Lettre d'Antoinette à son fils Antoine, 26 juin 1798
Expedié depuis : Grenoble
Facsimilés
Si le zoom ne fonctionne pas sur votre navigateur : cliquer sur l'imageTranscription
Je n'ose mon fils revenir sur nos adieux. J'aurais voulu vous les dérober et je ne
sais qui a eu l'imprudence de vous instruire du jour de mon départ. Il m'a
semblé que mon cœur se détachait de moi. Ma femme de chambre m'a dit que vous
étiez dans un état terrible, je me reprochais d'en être la cause. Je suis fâchée
que le seul moment où vous parvinssiez disposé à une effusion de cœur et où
j'avais le courage de vous dire la vérité, j'ai été interrompue par une visite.
Ha mon fils ! Si vous en aviez eu quelques-uns de semblables, jamais je
n'aurais eu le courage de m'éloigner de vous. Mais si différent de vous-même
l'après-midi pour avoir eu encore le ton de l'emportement, employant comme vous
l'avez fait tant de fois le reproche, la plainte, et l'outrage contre une mère
qui ne peut ajouter à son bienfait puisqu'elle a tout donné. Si la jouissance
qu'elle vous a abandonnée est retardée, elle n'en sera pas moins avantageuse.

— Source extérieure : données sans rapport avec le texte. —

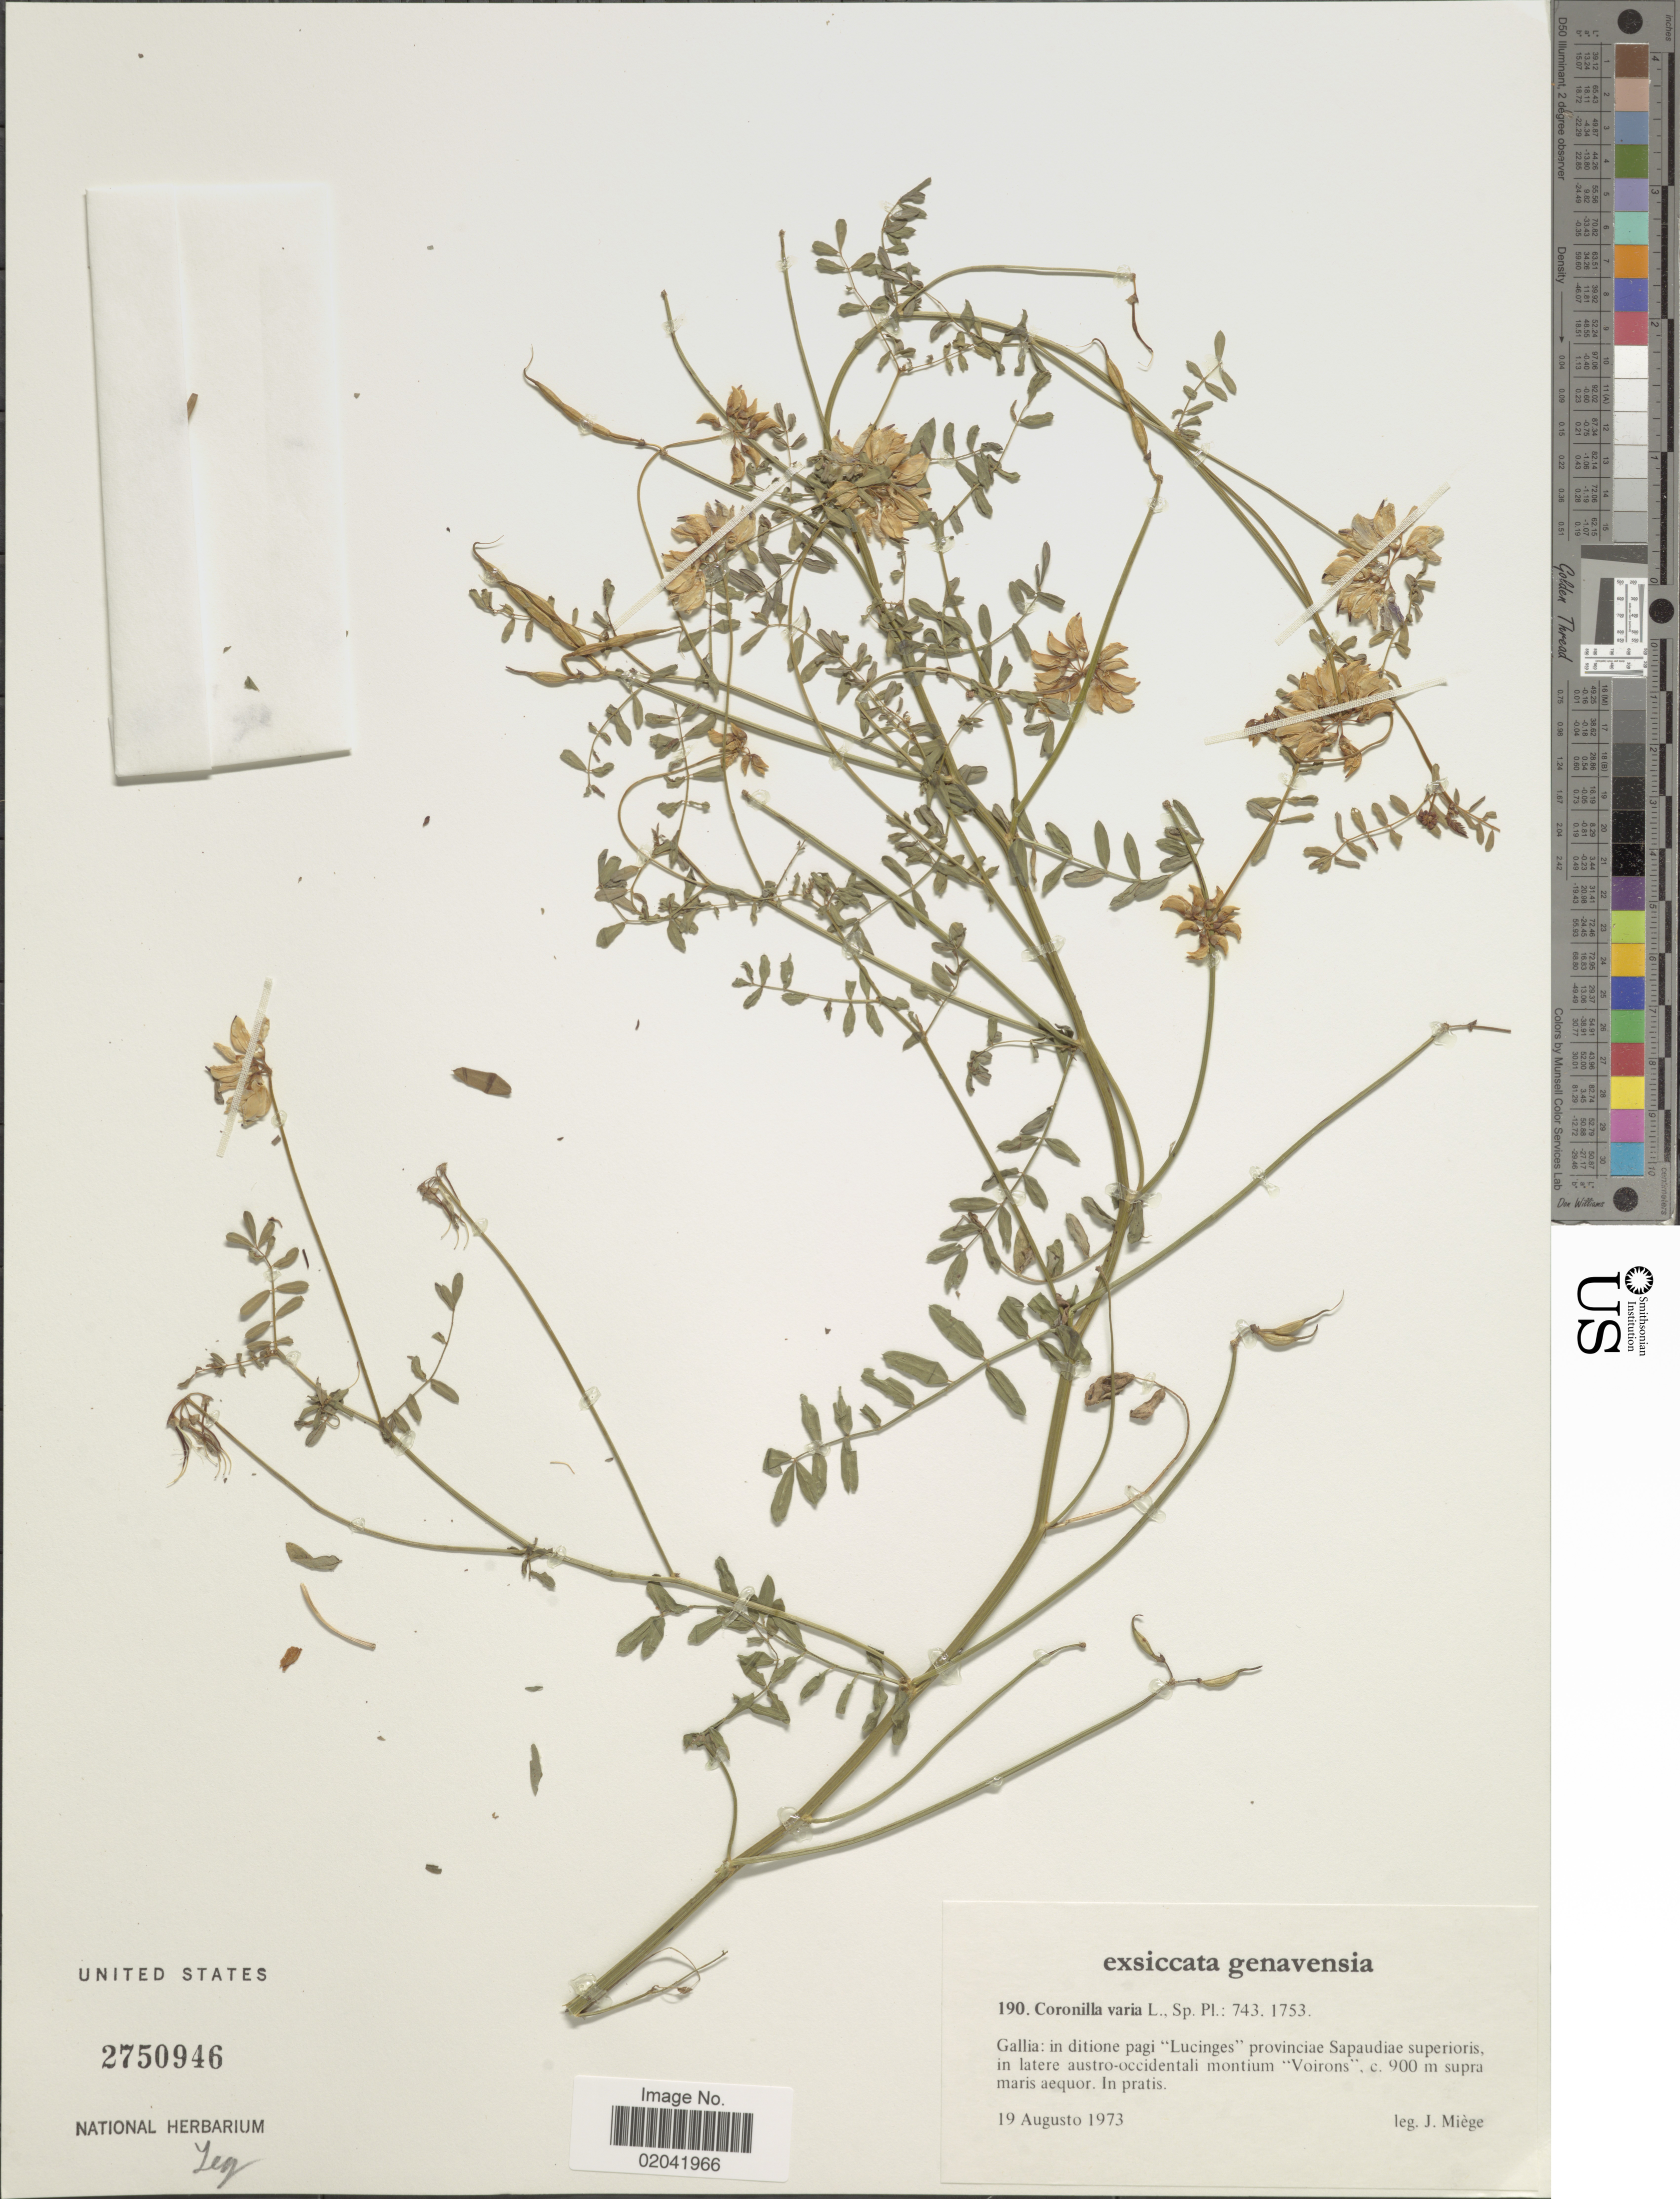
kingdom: Plantae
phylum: Tracheophyta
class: Magnoliopsida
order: Fabales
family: Fabaceae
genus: Coronilla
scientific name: Coronilla varia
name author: L.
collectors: J. Miége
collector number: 190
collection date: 1973-08-19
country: France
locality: Gallia: in dirione pagi 'Lucinges' provinciae Sapaudiae superioris in latere austro-occidental montium 'Voirons', supra maris aequor. In pratis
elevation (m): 900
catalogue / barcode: US 2750946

Sans votre qualité de fils et de donataire n'est-ce pas à vous à me faire les
avances et à adoucir les maux auxquels j'ai failli succomber. Le matin lorsque
j'ai quitté des lieux funestes je les regrettais par les objets chers que j'y
laissais. Je me suis pressée de partir le donner ayant eu beaucoup de peine à
terminer mes affaires et ne l'ayant fait que par un travail forcé dans la
crainte de revoir mes chers petits-enfants. Leur vue m'aurait percé l'âme et mis
hors d'état de vaquer à mes affaires. Embrassez pour moi votre femme et mon cher
James ma chère Albine et ma jolie petite Eléonore. Puisque je vous suis encore chère, entretenez-les quelquefois de
leur malheureuse grand-mère. Les larmes qu'elle vous a fait
couler auront été essuyées par des mains bien chères. Celles que je versais
étaient adoucies par cette idée. En jetant les yeux sur l'appartement où je
pensais que vous reposiez
Adieu trop aimable enfant quelque fois cruel, il faut bien vous aimer avec vos défauts, et vos vertus. Je suis et serai toujours votre bonne mère Levet Morand.